25 July, 2013

OMF Family

Our adopted family: OMF.
I realised after I posted my blog post yesterday that it was quite objective and didn't tell you how much I appreciate being together with my OMF colleagues.

They are more than colleagues, really, they are more like the family you have when you don't have your family nearby. In some ways we're closer to some OMFers than we are to some members of our own family, because we have a similar faith and goals in life. We've all experienced the challenges of living in a foreign land away from our blood-families and our close friends, these shared experiences draw us together.

OMF originally stood for Overseas Missionary Fellowship. It is the Fellowship part of that that is important here. This isn't just an organisation that helps us get where we want to go or helps us stay here, it is a group with shared interests, and interested in supporting and caring for one another. I wrote a little more about the family nature of OMF here a month after the earthquake two years ago.

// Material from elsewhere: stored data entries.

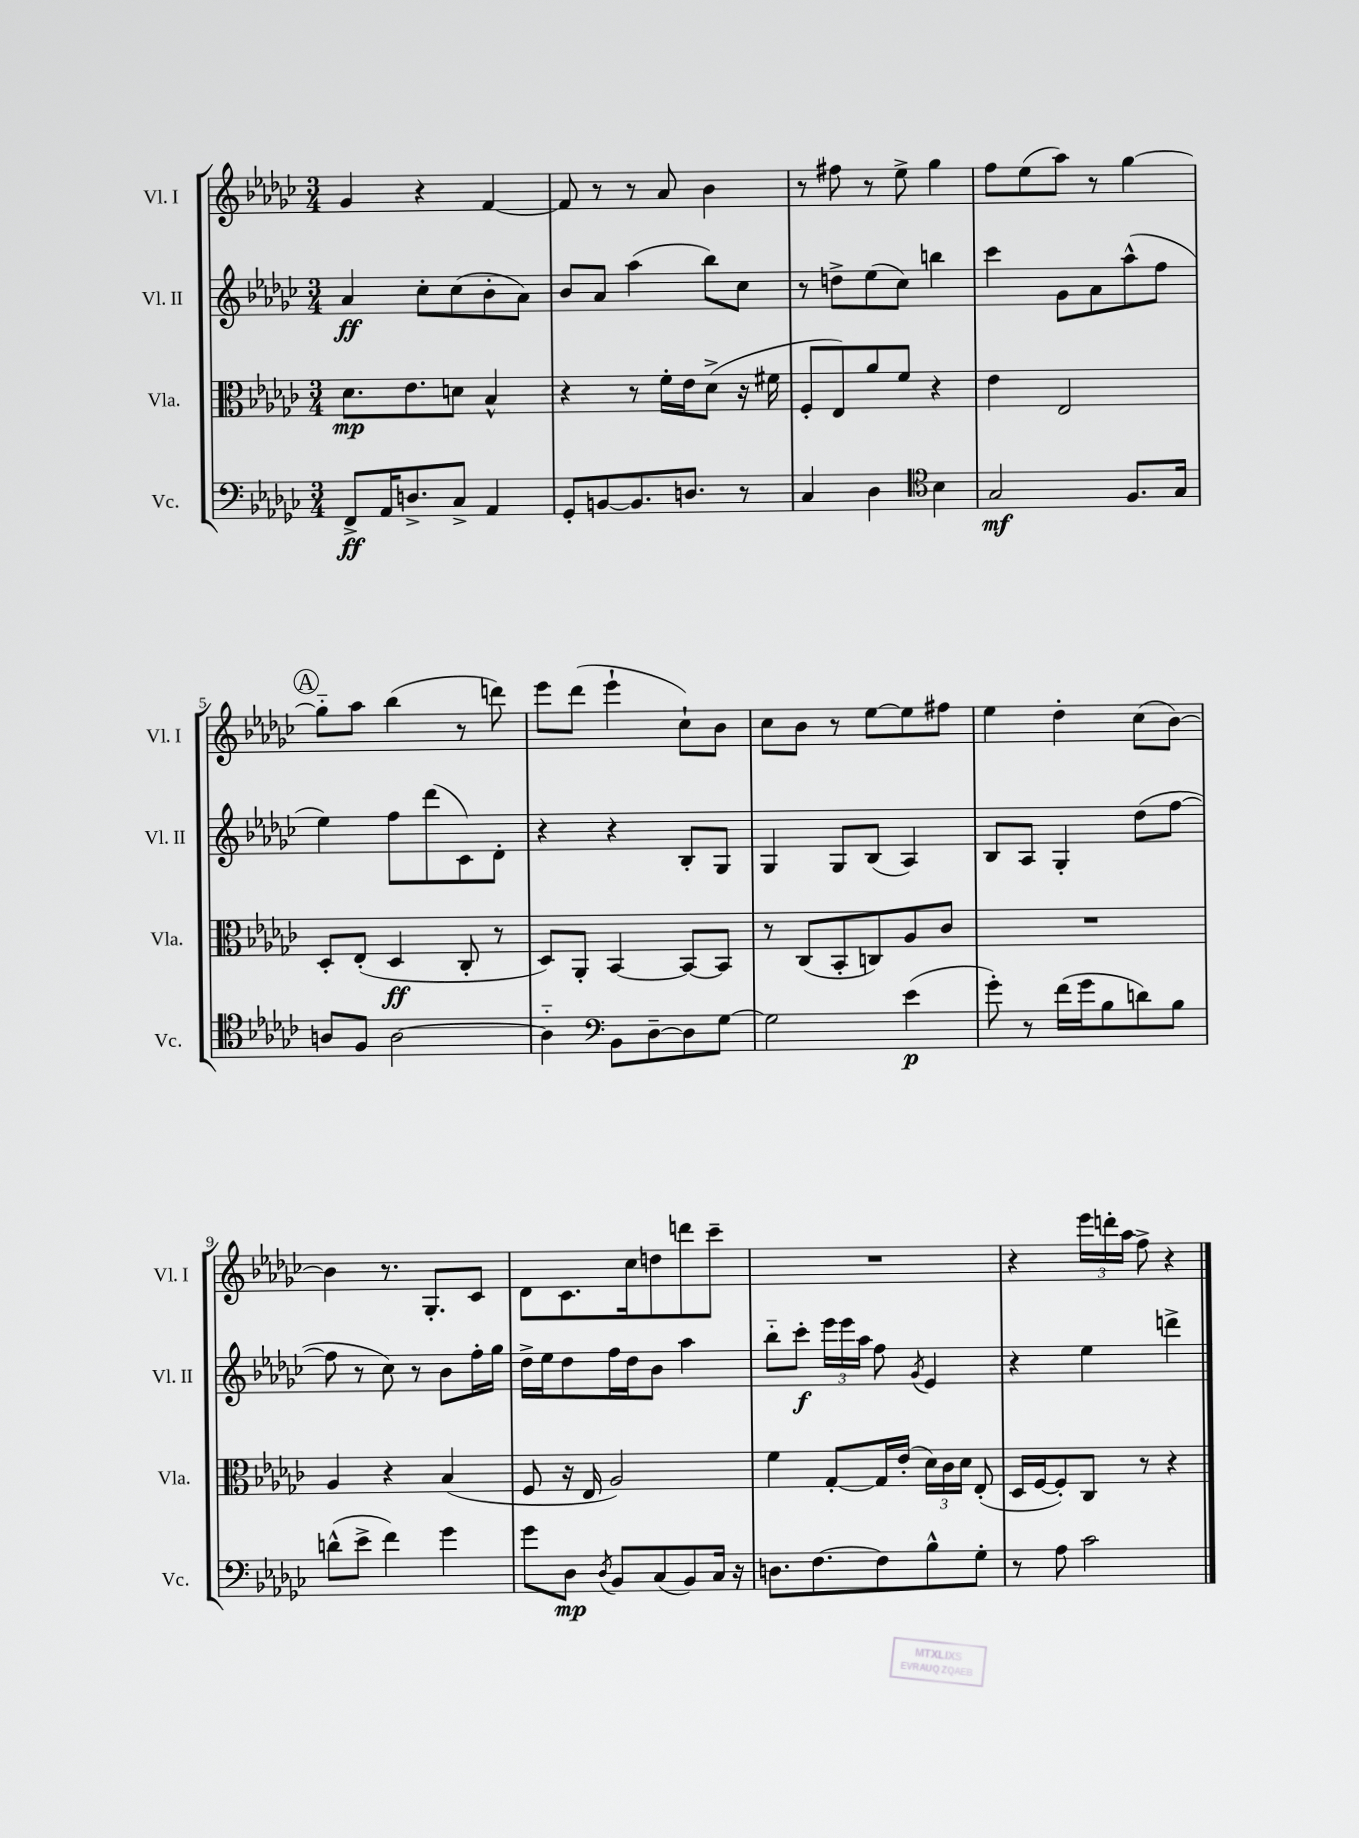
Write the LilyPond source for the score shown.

<<
\new StaffGroup <<
\new Staff = "s0" \with { instrumentName = "Vl. I" shortInstrumentName = "Vl. I" } {
    \clef treble \key ges \major \numericTimeSignature \time 3/4
    \autoBeamOff ges'4 r4 f'4~ |
    f'8 r8 r8 aes'8 bes'4 |
    r8 fis''8 r8 ees''8-> ges''4 |
    f''8[ ees''8( aes''8]) r8 ges''4~ |
    \mark \markup { \circle "A" } ges''8[-_ aes''8] bes''4( r8 d'''8) |
    ees'''8[ des'''8]( ees'''4-! ces''8[-!) bes'8] |
    ces''8[ bes'8] r8 ees''8[~ ees''8 fis''8] |
    ees''4 des''4-. ces''8[( bes'8]~) |
    bes'4 r8. ges8.[-. ces'8] |
    des'8[ ces'8. ces''16 d''8 d'''8 ces'''8]-- |
    R2. |
    r4 \tuplet 3/2 { ees'''16[ d'''16-. aes''16] } f''8-> r4 \bar "|." |
}
\new Staff = "s1" \with { instrumentName = "Vl. II" shortInstrumentName = "Vl. II" } {
    \clef treble \key ges \major \numericTimeSignature \time 3/4
    \autoBeamOff aes'4\ff ces''8[-. ces''8( bes'8-. aes'8]) |
    bes'8[ aes'8] aes''4( bes''8[) ces''8] |
    r8 d''8[-> ees''8( ces''8]) b''4 |
    ces'''4 ges'8[ aes'8 aes''8-^( f''8] |
    \mark \markup { \circle "A" } ees''4) f''8[ des'''8( ces'8) des'8]-. |
    r4 r4 bes8[-. ges8] |
    ges4 ges8[ bes8]( aes4) |
    bes8[ aes8] ges4-. des''8[( f''8]~ |
    f''8 r8 ces''8) r8 bes'8[ f''16-. ges''16] |
    des''16[-> ees''16 des''8 f''16 des''16 bes'8] aes''4 |
    bes''8[-_ ces'''8]-.\f \tuplet 3/2 { ees'''16[ ees'''16 aes''16] } f''8 \acciaccatura { ges'8 } ees'4 |
    r4 ees''4 d'''4-> \bar "|." |
}
\new Staff = "s2" \with { instrumentName = "Vla." shortInstrumentName = "Vla." } {
    \clef alto \key ges \major \numericTimeSignature \time 3/4
    \autoBeamOff des'8.[\mp ees'8. d'8] bes4-^ |
    r4 r8 f'16[-. ees'16 des'8]->( r16 fis'16 |
    f8[-. ees8) aes'8 f'8] r4 |
    ees'4 ees2 |
    \mark \markup { \circle "A" } des8[-. ees8]-.( des4\ff ces8-. r8 |
    des8[) aes,8]-. bes,4~ bes,8[~ bes,8] |
    r8 ces8[( bes,8-. c8) aes8 ces'8] |
    R2. |
    aes4 r4 bes4( |
    f8 r16 ees16 aes2) |
    f'4 ges8[~-. ges16 ees'16]-.( \tuplet 3/2 { des'16[) ces'16 des'16] } ees8-.( |
    des16[ f16~ f8-.) ces8] r8 r4 \bar "|." |
}
\new Staff = "s3" \with { instrumentName = "Vc." shortInstrumentName = "Vc." } {
    \clef bass \key ges \major \numericTimeSignature \time 3/4
    \autoBeamOff f,8[->\ff aes,16 d8.-> ces8]-> aes,4 |
    ges,8[-. b,8~ b,8. d8.] r8 |
    ces4 des4 \clef tenor bes4 |
    ges2\mf f8.[ ges16] |
    \mark \markup { \circle "A" } a8[ f8] a2~ |
    a4-_ \clef bass bes,8[ des8~-- des8 ges8]~ |
    ges2 ees'4\p( |
    ges'8-.) r8 f'16[( ges'16 bes8 d'8) bes8] |
    d'8[-^( ees'8]-> f'4) ges'4 |
    ges'8[ des8]\mp \acciaccatura { des8 } bes,8[ ces8( bes,8) ces16] r16 |
    d8.[ f8.~ f8 bes8-^ ges8]-. |
    r8 aes8 ces'2 \bar "|." |
}
>>
>>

We've seen something of how the OMF family works in the last couple of weeks. Last week a couple in the OMF Japan "family" lost their baby, in the womb. The couple live a long way from any other OMFers in a rural part of Hokkaido, but the OMF family rose to the occasion, some drove today to the funeral. Being there when blood-family couldn't be there.

We've not experience anything close to that kind of grief, but we know what it is to have caring OMF family around us at times of difficulty. We wouldn't be without them.